スマートフォンを操作しながら自転車を運転すると、当然ながら前方確認が遅れます。
そのため警察は、この行為を
安全運転義務違反
として扱うことがあります。
違反と判断された場合の罰則は次の通りです。
・3か月以下の懲役
または
・5万円以下の罰金
自転車だから軽い違反、というわけではありません。
法律上は刑事罰が規定されています。
実際の取り締まりはどうなのか
とはいえ、現実にはスマホを見ていた人すべてがいきなり罰金になるわけではありません。
多くの場合は警察からの注意や警告で済むこともあります。
ただし、次のようなケースでは取り締まりが厳しくなる傾向があります。
・スマートフォンを見ながら蛇行している
・信号無視など別の違反もしている
・歩行者に危険を与えた
・事故につながった
実際、交通量の多い交差点では警察官が自転車の運転をかなり注意して見ています。
スマホを見ながらフラついていると、その場で声をかけられることもあります。
自転車事故は想像以上に大きな責任になる
自転車事故は軽く考えられがちですが、実際には高額な損害賠償になるケースがあります。
過去には、自転車事故で
数千万円の賠償が命じられた判例もあります。
もしスマートフォンを見ながら運転していて歩行者に衝突した場合、
・前を見ていなかった
・注意義務を怠った
と判断され、過失が重くなる可能性があります。
つまりスマホ運転は
交通違反だけでなく、民事責任のリスクも大きい行為
なのです。
自治体でも自転車ルールの強化が進んでいる
最近は自治体レベルでも、自転車の危険運転を防ぐ取り組みが進んでいます。
たとえば 大阪府 では、自転車利用者に対して
・安全運転
・自転車保険の加入
などを求める条例があります。
直接の罰金がない場合もありますが、事故が起きた場合の責任判断に影響することがあります。

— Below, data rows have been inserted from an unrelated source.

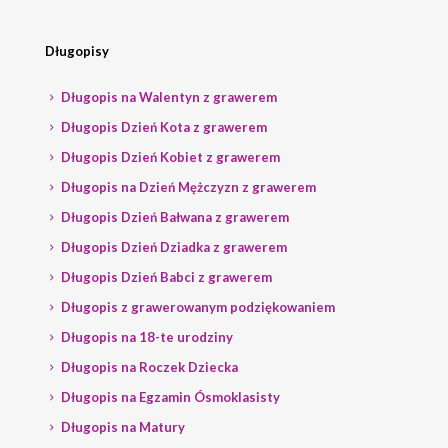
Długopisy
Długopis na Walentyn z grawerem
Długopis Dzień Kota z grawerem
Długopis Dzień Kobiet z grawerem
Długopis na Dzień Mężczyzn z grawerem
Długopis Dzień Bałwana z grawerem
Długopis Dzień Dziadka z grawerem
Długopis Dzień Babci z grawerem
Długopis z grawerowanym podziękowaniem
Długopis na 18-te urodziny
Długopis na Roczek Dziecka
Długopis na Egzamin Ósmoklasisty
Długopis na Matury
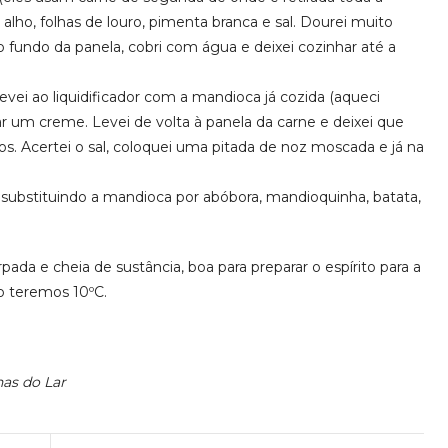
 alho, folhas de louro, pimenta branca e sal. Dourei muito
o fundo da panela, cobri com água e deixei cozinhar até a
levei ao liquidificador com a mandioca já cozida (aqueci
r um creme. Levei de volta à panela da carne e deixei que
s. Acertei o sal, coloquei uma pitada de noz moscada e já na
ubstituindo a mandioca por abóbora, mandioquinha, batata,
pada e cheia de sustância, boa para preparar o espírito para a
io teremos 10ºC.
has do Lar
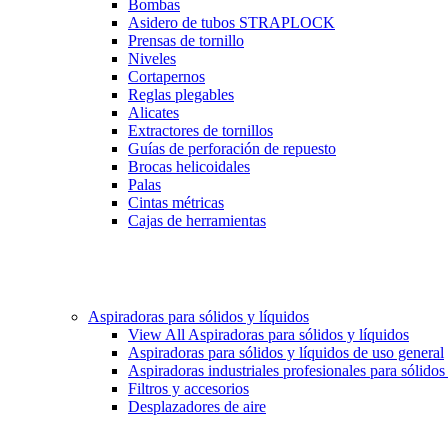
Bombas
Asidero de tubos STRAPLOCK
Prensas de tornillo
Niveles
Cortapernos
Reglas plegables
Alicates
Extractores de tornillos
Guías de perforación de repuesto
Brocas helicoidales
Palas
Cintas métricas
Cajas de herramientas
Aspiradoras para sólidos y líquidos
View All Aspiradoras para sólidos y líquidos
Aspiradoras para sólidos y líquidos de uso general
Aspiradoras industriales profesionales para sólidos
Filtros y accesorios
Desplazadores de aire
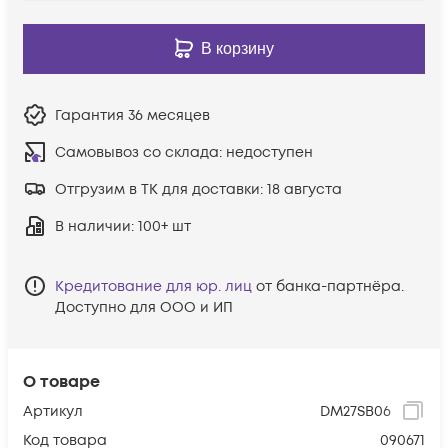
В корзину
Гарантия
36 месяцев
Самовывоз со склада:
недоступен
Отгрузим в ТК для доставки:
18 августа
В наличии
: 100+ шт
Кредитование для юр. лиц
от банка-партнёра.
Доступно для ООО и ИП
О товаре
Артикул
DM27SB06
Код товара
090671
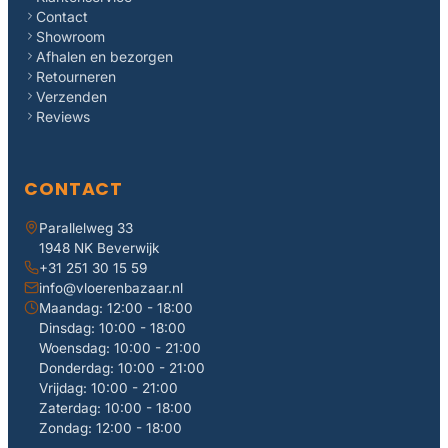
Contact
Showroom
Afhalen en bezorgen
Retourneren
Verzenden
Reviews
CONTACT
Parallelweg 33
1948 NK Beverwijk
+31 251 30 15 59
info@vloerenbazaar.nl
Maandag: 12:00 - 18:00
Dinsdag: 10:00 - 18:00
Woensdag: 10:00 - 21:00
Donderdag: 10:00 - 21:00
Vrijdag: 10:00 - 21:00
Zaterdag: 10:00 - 18:00
Zondag: 12:00 - 18:00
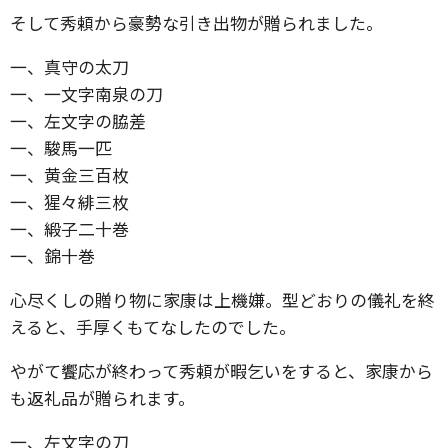
そして秀頼から豪勢な引き出物が贈られました。
一、真守の太刀
一、一文字南泉の刀
一、左文字の脇差
一、駿馬一匹
一、黄金三百枚
一、猩々緋三枚
一、緞子二十巻
一、錦十巻
心尽くしの贈り物に家康は上機嫌。型どおりの儀礼を終
えると、手厚くもてなしたのでした。
やがて饗応が終わって秀頼が暇乞いをすると、家康から
も返礼品が贈られます。
一、左文字の刀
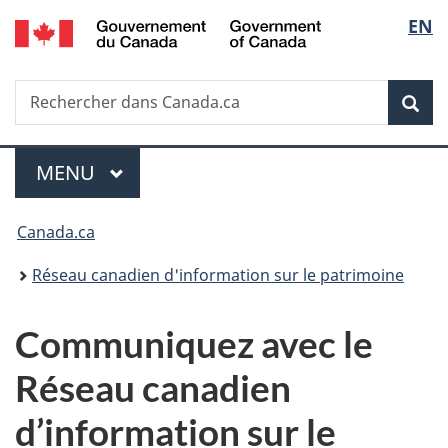
/
Sélec
EN
Passer
Passer
Passer
Government
au
à
à
de
of
contenu
«
la
Canada
Recherche
Rechercher
principal
Au
version
Rec
la
dans
sujet
HTML
Canada.ca
du
simplifiée
langu
Menu
gouvernement
MENU
PRINCIPAL
»
Vous
Canada.ca
êtes
Réseau canadien d'information sur le patrimoine
ici :
Communiquez avec le
Réseau canadien
d’information sur le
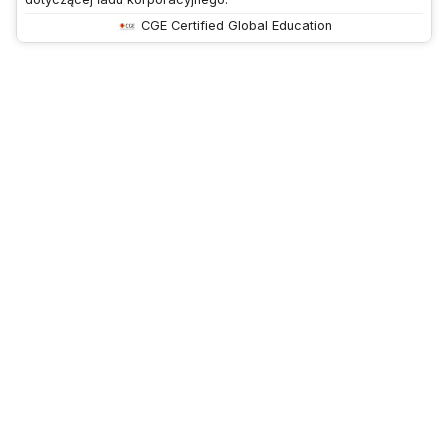
CGE Certified Global Education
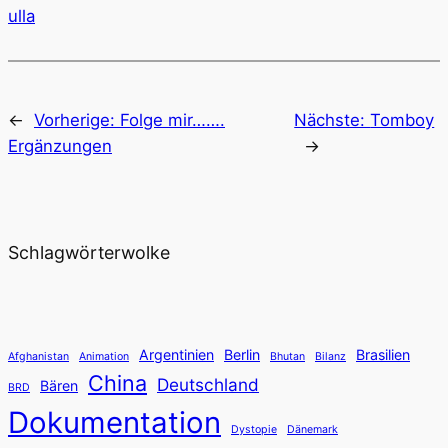
ulla
←
Vorherige:
Folge mir…….
Nächste:
Tomboy
Ergänzungen
→
Schlagwörterwolke
Argentinien
Berlin
Brasilien
Afghanistan
Animation
Bhutan
Bilanz
China
Deutschland
Bären
BRD
Dokumentation
Dystopie
Dänemark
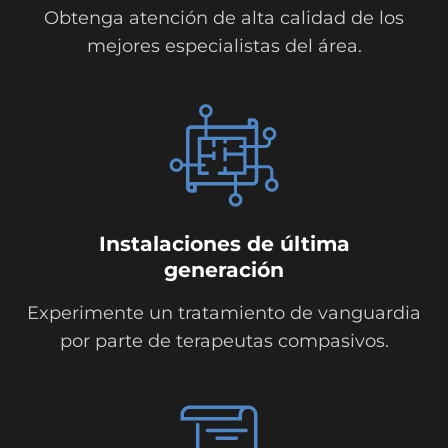
Obtenga atención de alta calidad de los
mejores especialistas del área.
Instalaciones de última
generación
Experimente un tratamiento de vanguardia
por parte de terapeutas compasivos.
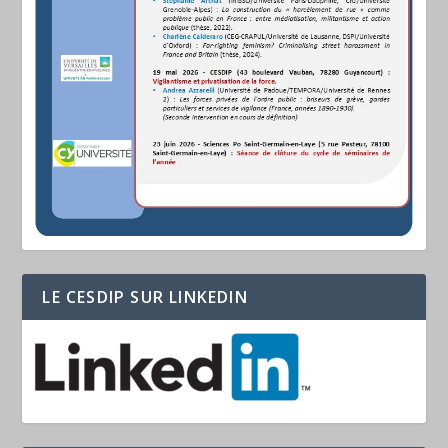
LE CESDIP SUR LINKEDIN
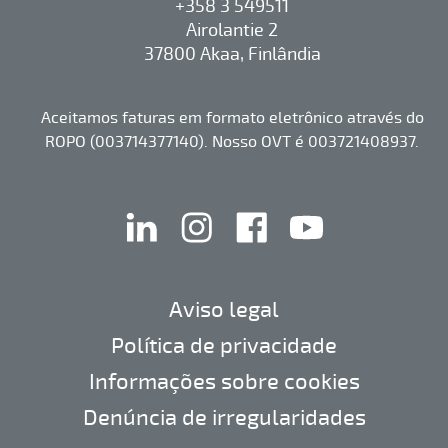
+358 3 549511
Airolantie 2
37800 Akaa, Finlândia
Aceitamos faturas em formato eletrônico através do
ROPO (003714377140). Nosso OVT é 003721408937.
linkedin
instagram
facebook
youtube
Aviso legal
Política de privacidade
Informações sobre cookies
Denúncia de irregularidades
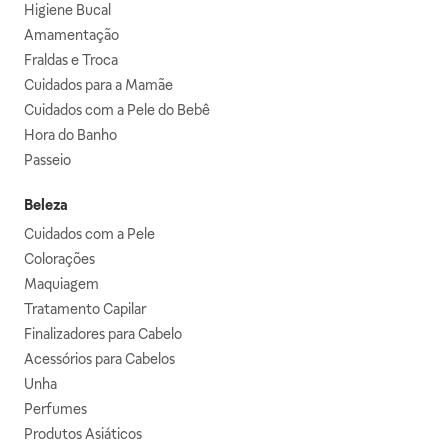
Higiene Bucal
Amamentação
Fraldas e Troca
Cuidados para a Mamãe
Cuidados com a Pele do Bebê
Hora do Banho
Passeio
Beleza
Cuidados com a Pele
Colorações
Maquiagem
Tratamento Capilar
Finalizadores para Cabelo
Acessórios para Cabelos
Unha
Perfumes
Produtos Asiáticos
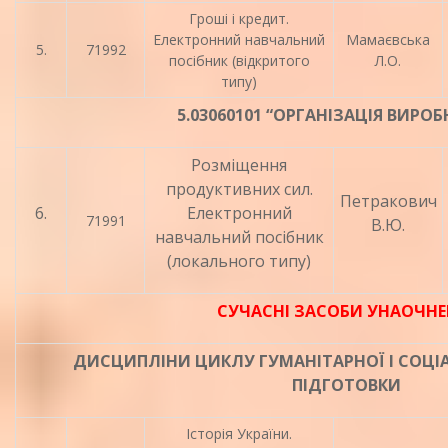
Гроші і кредит.
Електронний навчальний
Мамаєвська
5.
71992
посібник (відкритого
Л.О.
типу)
5.03060101 “ОРГАНІЗАЦІЯ ВИРО
Розміщення
продуктивних сил.
Петракович
6.
Електронний
71991
В.Ю.
навчальний посібник
(локального типу)
СУЧАСНІ ЗАСОБИ УНАОЧНЕ
ДИСЦИПЛІНИ ЦИКЛУ ГУМАНІТАРНОЇ І СОЦІ
ПІДГОТОВКИ
Історія України.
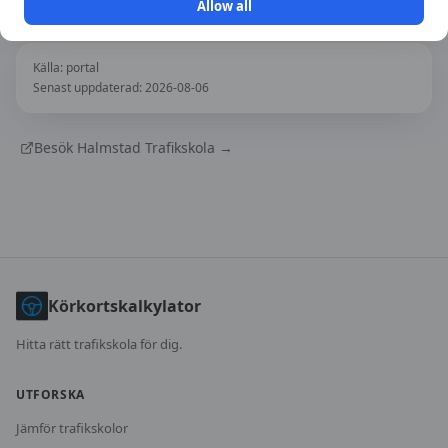
Allow all
Källa:
portal
Senast uppdaterad:
2026-08-06
Besök
Halmstad Trafikskola
→
Körkortskalkylator
Hitta rätt trafikskola för dig.
UTFORSKA
Jämför trafikskolor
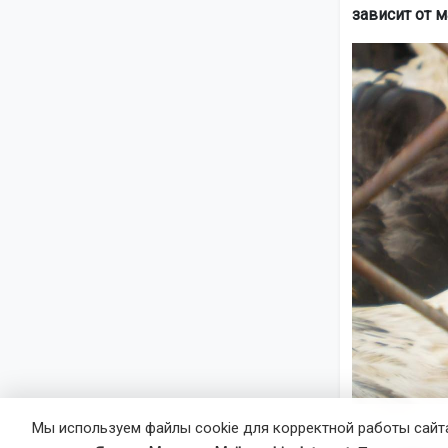
зависит от м
Мы используем файлы cookie для корректной работы сайта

スマートフォンのながら運転は、多くの自治体で危険行為として注意喚起されています。
2026年に予定されている自転車の青切符制度
日本では現在、自転車の交通違反の取り締まり方法を見直す動きがあります。
それが
自転車の青切符制度です。
これは自動車と同じように、比較的軽い交通違反に対して反則金を科す仕組みです。
制度が導入されると、例えば次のような違反が対象になる可能性があります。
・信号無視
・一時停止無視
・スマートフォンのながら運転
・危険な歩道走行
反則金の金額は正式決定ではありませんが、
報道では 数千円〜1万円程度 が検討されているといわれています。
つまり将来的には、自転車のスマホ運転が
その場で反則金が発生する違反になる可能性があります。
スマホ運転が危険な理由
自転車の平均速度は、だいたい 時速15〜20km ほどです。
例えば時速18kmの場合、
1秒で約5メートル進みます。
もしスマートフォンを2秒見れば、
約10メートル前方確認が遅れることになります。
交差点では、この距離で事故が起きることも珍しくありません。
人間の注意力には限界があります。
「少しだけなら大丈夫」
この油断が事故につながることがあります。
スマホを見るときは一度止まる
自転車は便利で環境にも優しい乗り物です。
しかし道路では「車両」として扱われる以上、交通ルールを守る必要があります。
スマートフォンを使うときは、
一度自転車を止める。
それだけで事故のリスクは大きく減ります。
ほんの少しの意識の違いが、自分の安全だけでなく、周囲の人の安全を守ることにもつながります。